Здесь же потребностей нет. Вы даже об этом и не подумаете. Но только если вы, конечно, непотребливы по жизни своей. Иначе – не будет вам места здесь. Вы просто не найдёте его. Вы чужой, и вы канете – в этом междуречье, в этом центре тяжести, – благо здесь есть куда кануть. Даже не надейтесь – не ваше это место… Так вы и кончитесь – умрёте. – И умерев, исчезнете без вести, даже если и имеете кое-что за душой, даже если тело ваше найдут… Не ваше это место, как ни старайтесь. Вы умрёте неизбежно и неколебимо, определённо и… необходимо… Здесь живут только добрые люди… И в таком случае – мы все пропали… И всё же… – постарайтесь не понять. Всеми силами души своей – постарайтесь… – А вдруг у вас тоже не получится. – И умрёте, и не имеете права к жизни, дабы видом своим не обезобразить всё, дабы краснеть не пришлось за вас… И это тоже война…

Когда молчащие воды вновь приняли их, и, преодолев каньон, поток набрал ширину, обрёл перспективу и рассредоточил восприимчивое к звукам пространство, дело уже шло к вечеру. Сторонний зверь, вышедший на берег, провожал взглядом далёкую точку, втягивая носом воздух и пытаясь определить характер сопричастной удаляющейся жизни. Пролетающая птица брала их сторону; делала пологий разворот, оценивала обстановку и летела далее, перемещая образ выше и перенося его вглубь прилегающей тайги.
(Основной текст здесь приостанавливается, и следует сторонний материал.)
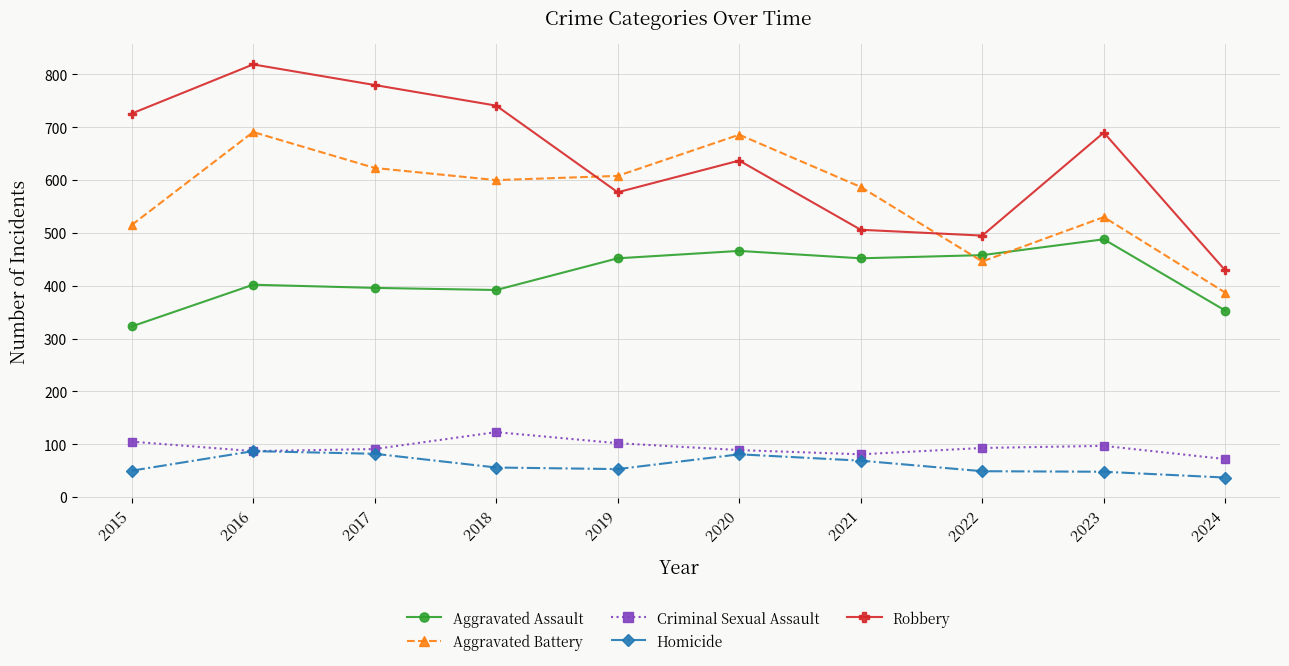

True or false: Aggravated Assault has more than 1 points higher than both neighbors.

True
Порыв ответного ветра ударил в нос лодки, упредив переходящее время и мягко отдавшись в людские тела. Чипизубов обернулся вперёд, а Осмоловский положил вёсла на воду. Так они просуществовали с минуту, а через полчаса уже были на берегу.

2

На следующий день Осмоловскому показалось, что содержание мал-помалу переходит в больничный приёмный покой, с этаким особым, характерным ощущением чего-то: будто немощь позарилась иль слабительного принял не по делу. Вроде и пространство не особо изменилось, хотя и изменилось, но не так чтобы указующе. И воздух, его наполняющий, не сделался более спёртым. И невозможно было сказать, что плоды цивилизации прям-таки обозначили себя. Но Осмоловскому представилось, что ещё тогда, в те давние времена, нечто подобное уже присутствовало; и именно это побудило давешних людей утвердиться здесь. – «Хотя они, наверное, были и менее испорчены. Но математик без пренебрежения к себе самому – это большая опасность для общества… Но я же всё-таки прикладной и уже не математик».
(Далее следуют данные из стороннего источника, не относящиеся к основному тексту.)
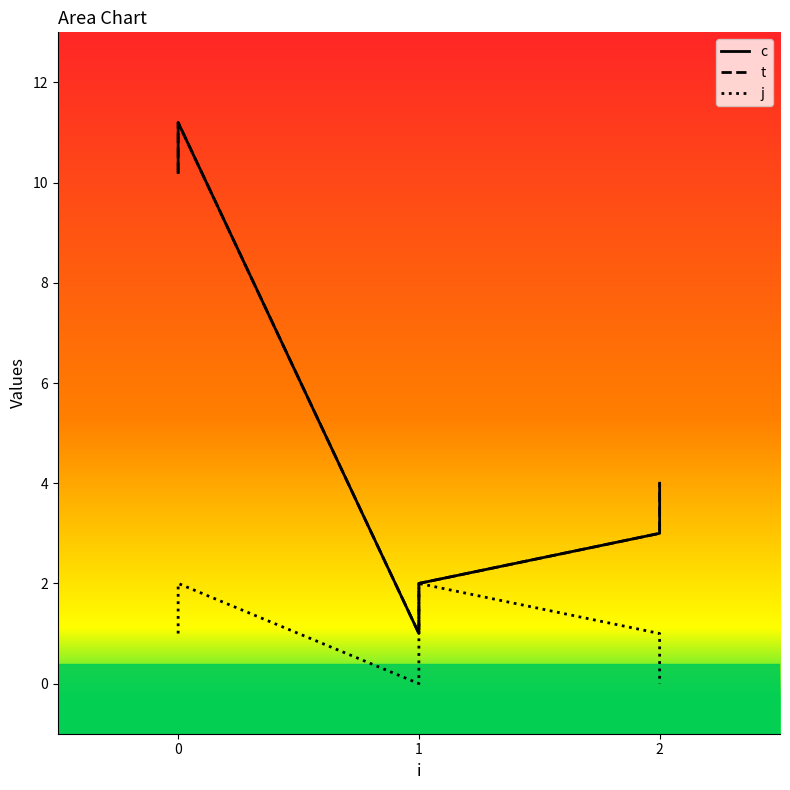

Between 0 and 2, which series saw the biggest shift?

c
Ежели доводилось вам сидеть у постели умирающего, то, может быть, ощущали вы странную неуместность своего пребывания, своих кажущихся забот и попечений. И попытка какого-то действенного участия вдруг натыкается на почти гоголевское: оставьте меня… зачем вы меня обижаете… Имейте хоть каплю уважения, неужели вы не видите ничего вокруг?
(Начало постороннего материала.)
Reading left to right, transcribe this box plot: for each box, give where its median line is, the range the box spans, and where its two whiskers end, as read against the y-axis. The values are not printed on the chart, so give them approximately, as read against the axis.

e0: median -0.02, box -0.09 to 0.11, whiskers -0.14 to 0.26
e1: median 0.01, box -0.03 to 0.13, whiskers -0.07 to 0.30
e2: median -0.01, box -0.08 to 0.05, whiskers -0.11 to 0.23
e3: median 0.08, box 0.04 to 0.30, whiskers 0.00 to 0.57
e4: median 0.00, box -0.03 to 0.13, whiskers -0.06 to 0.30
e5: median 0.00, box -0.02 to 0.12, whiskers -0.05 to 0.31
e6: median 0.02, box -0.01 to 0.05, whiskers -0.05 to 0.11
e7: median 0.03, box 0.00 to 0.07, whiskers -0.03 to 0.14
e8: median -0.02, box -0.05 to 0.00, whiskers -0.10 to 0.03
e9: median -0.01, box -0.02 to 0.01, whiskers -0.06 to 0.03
Так умирающая птица вдруг распускает крылья – в последнем совместном акте души и тела, в едином, обоюдном согласном стремлении последних мгновений неразделённой жизни, где ещё миг – и крылья сложены. И цели у души и тела одни: взлететь и не оставить ничего, кроме правды. И кто из вас умер, и где здесь горькое лекарство, и кому его пить? И тело остаётся лежать, и миг ранее ещё здесь, и не осталось ничего, кроме правды. И адвокаты не у неё, а у вас… Или вы видите эту правду и она вас не отвергла?

3

К четырём часам пополудни товарищи пристали к берегу, сложили лодку и поднялись по крутому деревянному трапу. Вдоль обрывистого берега шла дорога, и, пройдя по ней вдоль деревянных рубленых домов, путники свернули в проулок и направились вглубь. Через несколько минут они уже были на месте, ступив в пределы довольно обширного подворья, в глубине которого возился хозяин. Заметив гостей, он отставил своё занятие и двинулся к ним, попутно улыбаясь и приветливо образуясь во времени.